Compiler Fuzzing in EK9

EK9 includes a built-in grammar-based fuzzer that generates random EK9 programs, compiles them, and tracks statistics including error code coverage, phase penetration, and compiler crashes. This is used for compiler quality assurance — verifying that the compiler handles every possible input gracefully.

This feature has been built into the compiler and shipped, so that anyone can test the compiler.
If you do find an crashes or issues, then let us know and supply the 'offending' ek9 source that caused the issue. Then we can address it. We build new versions of the complier weekly, so a fix won't take long.

Looking for test generation? If you want to generate tests for your code, see Test Generation instead.

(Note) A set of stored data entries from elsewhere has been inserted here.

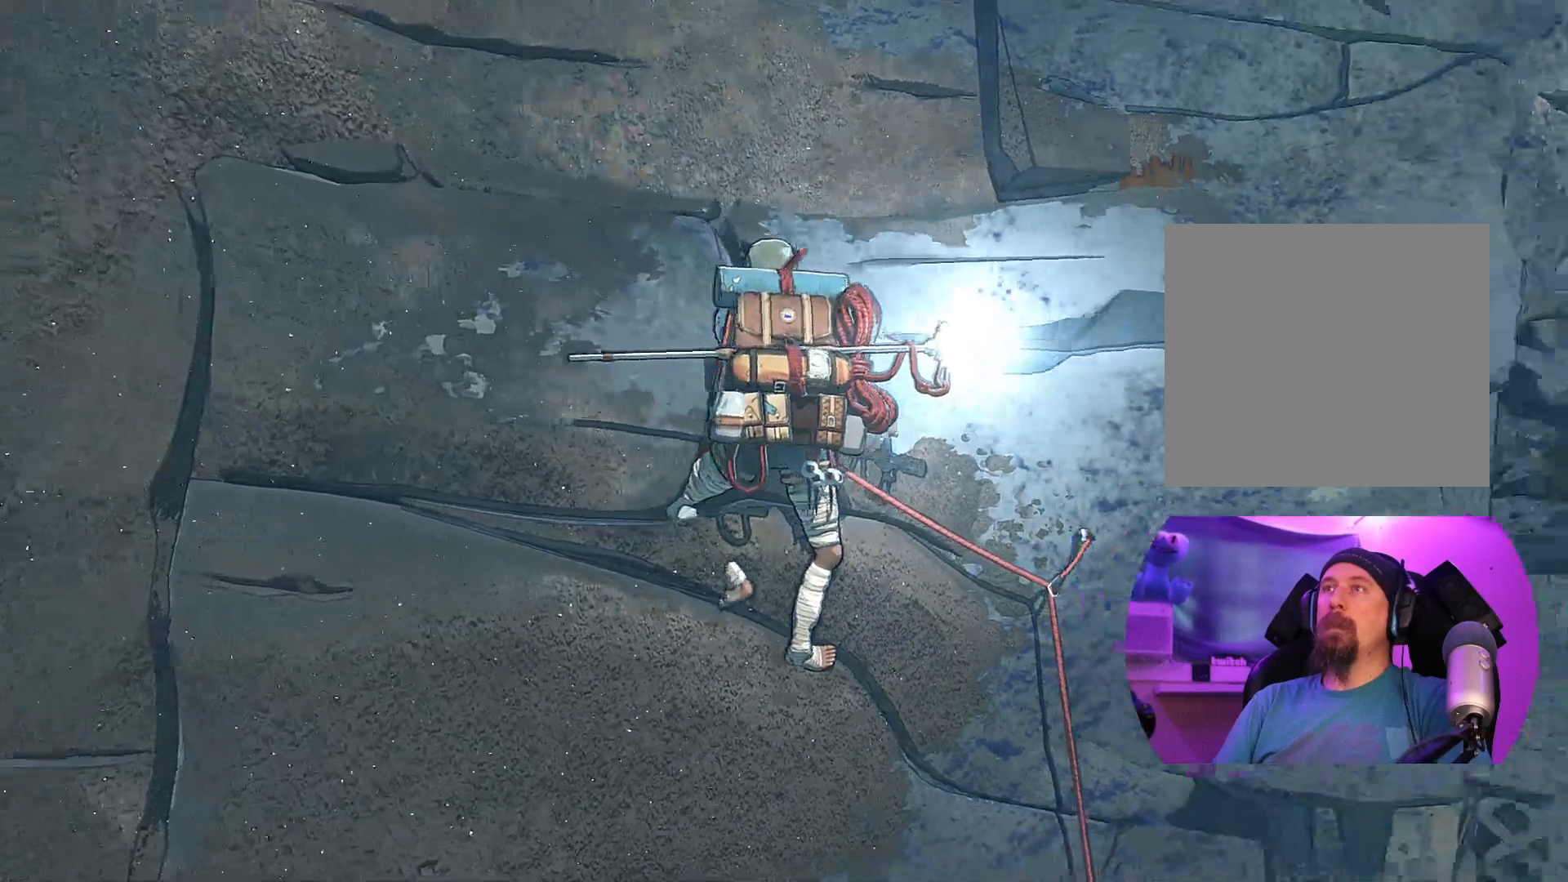
{"buttons": [], "left_stick": "center", "right_stick": "center", "events": [[150, "right_stick", "down"], [317, "right_stick", "left"], [500, "right_stick", "center"]]}
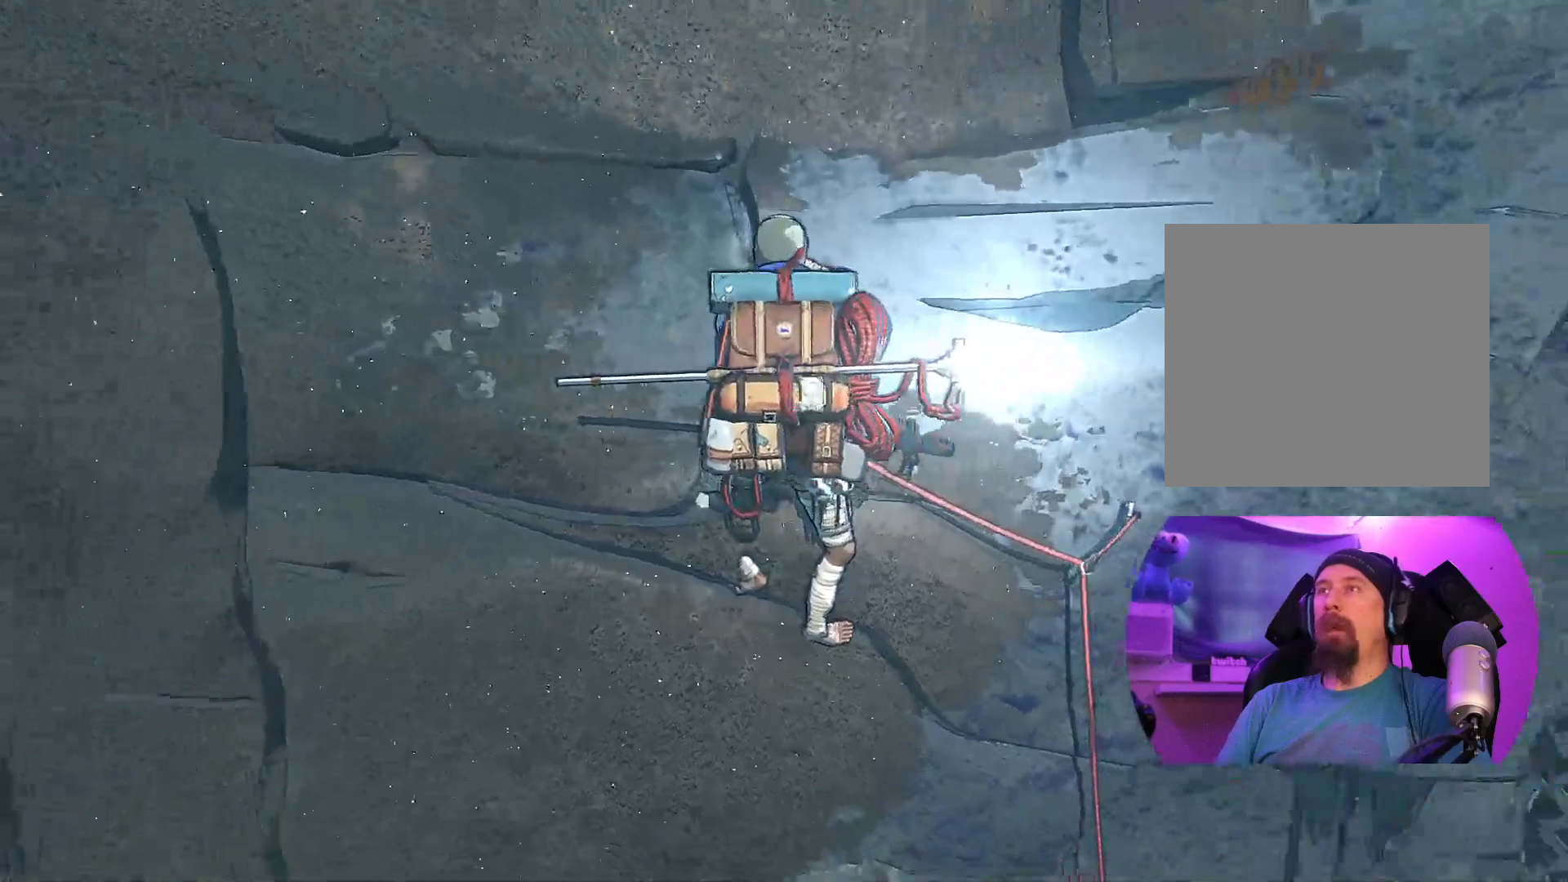
{"buttons": ["R1"], "left_stick": "down-right", "right_stick": "center", "events": [[150, "R1", "down"], [250, "left_stick", "down-right"]]}
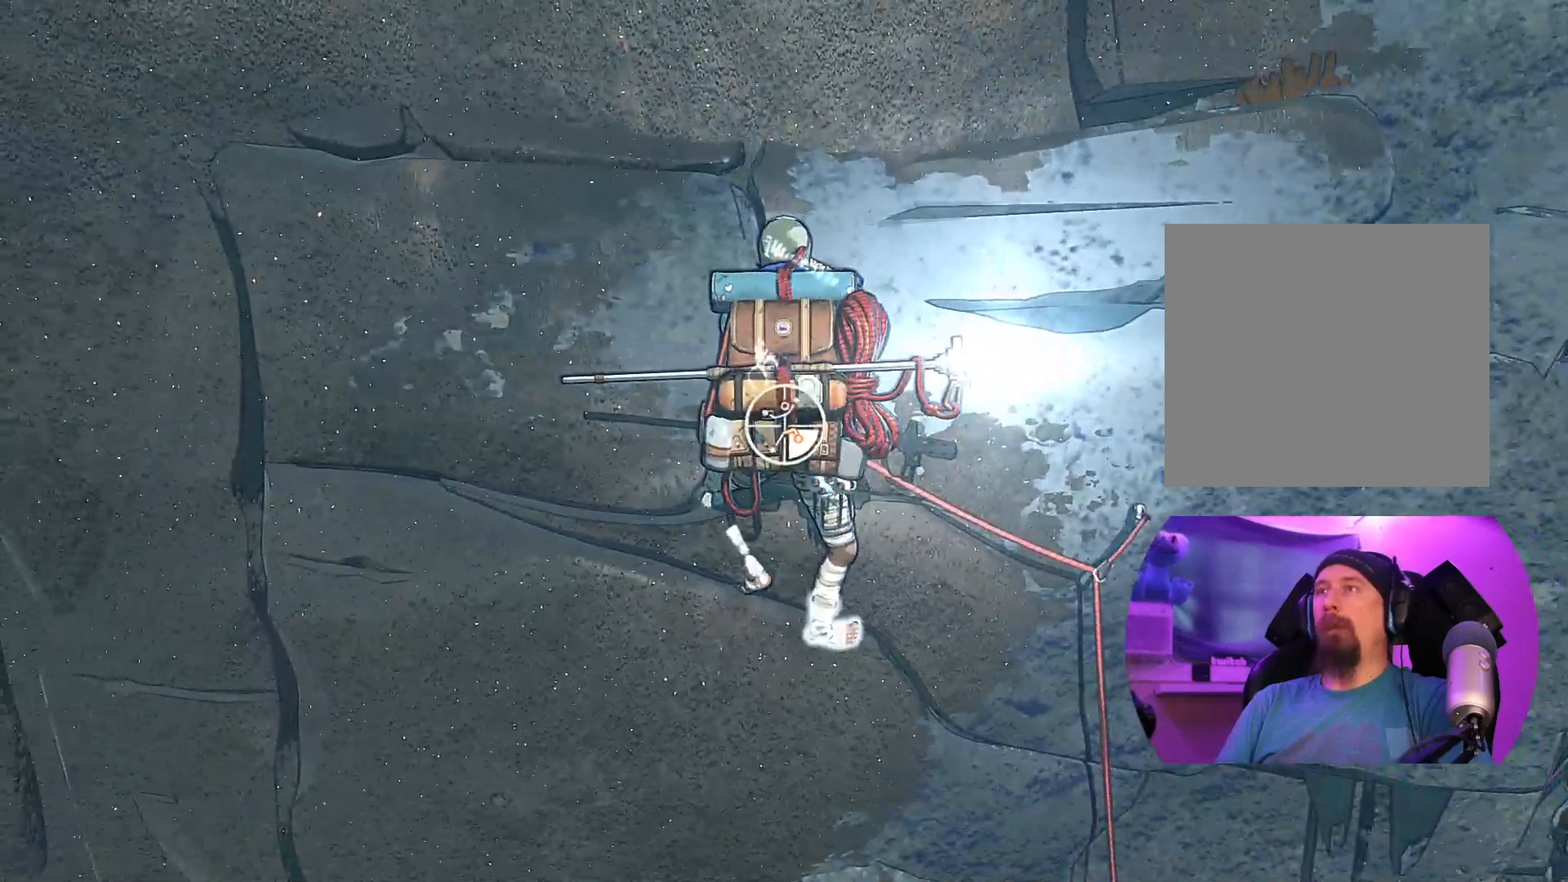
{"buttons": [], "left_stick": "center", "right_stick": "center", "events": [[34, "R1", "up"], [50, "left_stick", "up-right"], [134, "left_stick", "up"], [434, "left_stick", "center"]]}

This page documents the compiler fuzzer that tests the compiler itself.

What is Compiler Fuzzing? - Why it matters
Running the Fuzzer - CLI flags and format options
Five-Strand Generation Strategy - How programs are generated
Output Formats - Human, JSON, HTML, CI
Reading the Dashboard - All dashboard sections explained
Best Practices - Getting the most from fuzzing

What is Compiler Fuzzing?

The EK9 compiler has a 22-phase compilation pipeline, over 300 distinct error codes, and supports 29 construct types with complex interactions. Grammar-based fuzzing systematically exercises this complexity by generating random-but-structurally-plausible EK9 programs and compiling them.

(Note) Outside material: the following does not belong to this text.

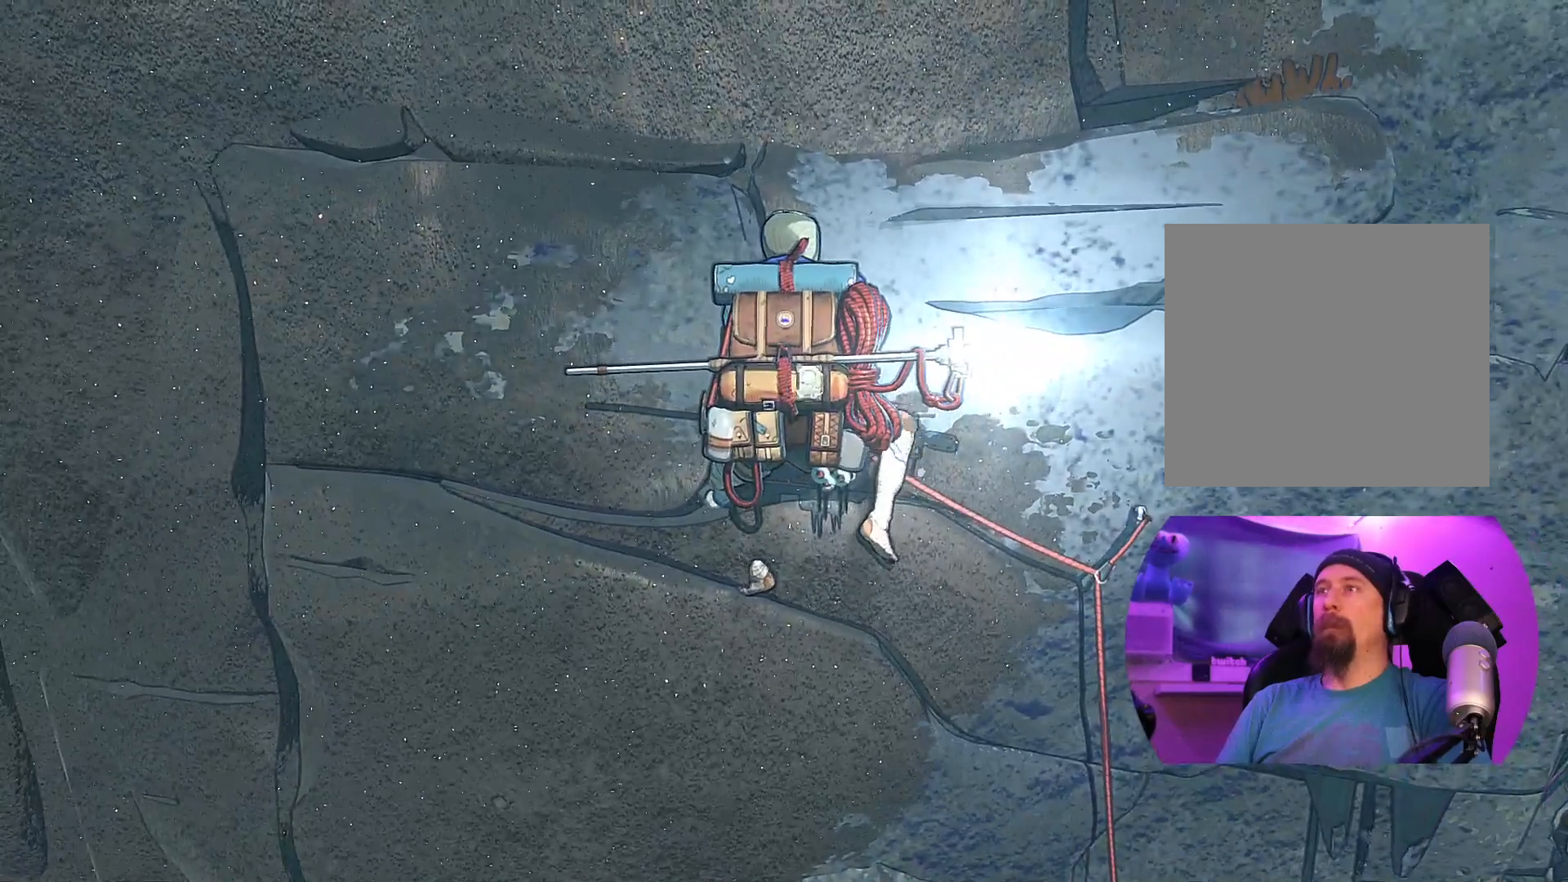
{"buttons": [], "left_stick": "center", "right_stick": "center", "events": [[150, "left_stick", "up"], [467, "left_stick", "center"]]}
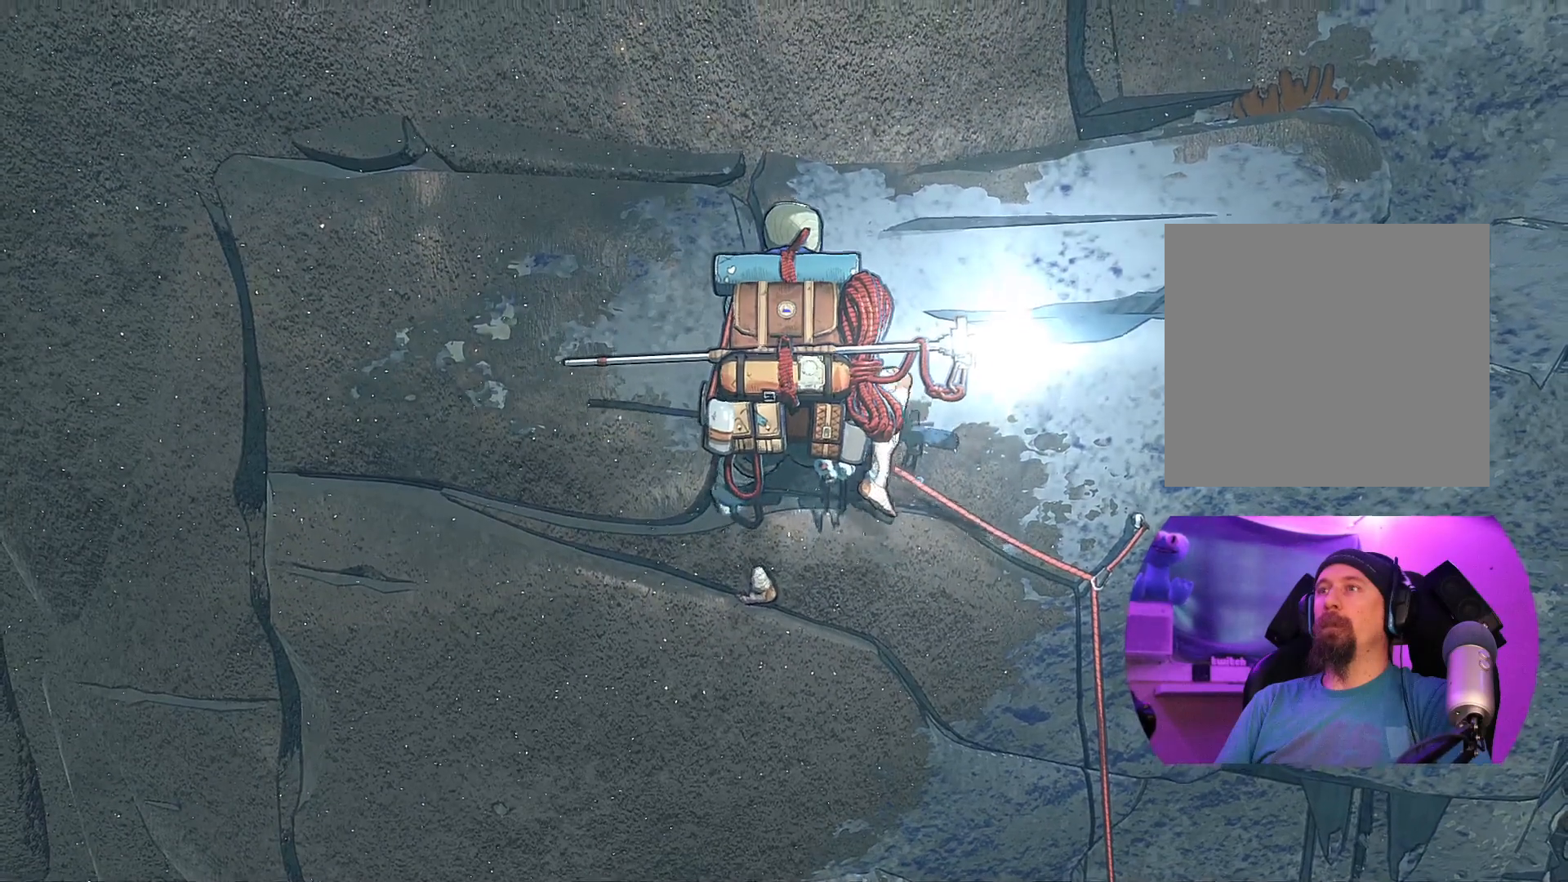
{"buttons": ["R1"], "left_stick": "center", "right_stick": "center", "events": [[184, "R1", "down"]]}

The fuzzer answers three questions:

Crash detection — Does the compiler crash on any generated input? Crash-triggering source files are saved to ./fuzz-crashes/ for investigation.
Error code coverage — How many of the compiler's ~307 error codes are exercised? Low coverage indicates untested error paths.
Phase penetration — How far do generated programs progress through the compilation pipeline? Programs that reach later phases exercise more of the compiler.

Running the Fuzzer

The fuzzer runs for a specified number of minutes, generating and compiling programs continuously:

      $ ek9 -fuzz 30 // 30 minutes, human-readable output
$ ek9 -fuzz0 30 // Terse CI pass/fail (one line)
$ ek9 -fuzz2 1440 // 24 hours, JSON for pipelines
$ ek9 -fuzz6 60 // 1 hour, HTML dashboard

    

The format suffix convention (-fuzz0, -fuzz2, -fuzz6) mirrors the test format convention (-t0, -t2, -t6) — each action owns its format suffixes.

Crash-triggering source files are always saved to ./fuzz-crashes/ regardless of output format. The HTML dashboard is written to ./fuzz-report/.

Five-Strand Generation Strategy

The fuzzer uses five complementary generation strategies to maximise the diversity of generated programs. Each strand produces different error distributions, and together they exercise the compiler more thoroughly than any single strategy could.

Strand 1: Template-Based ATN Generation (~30%)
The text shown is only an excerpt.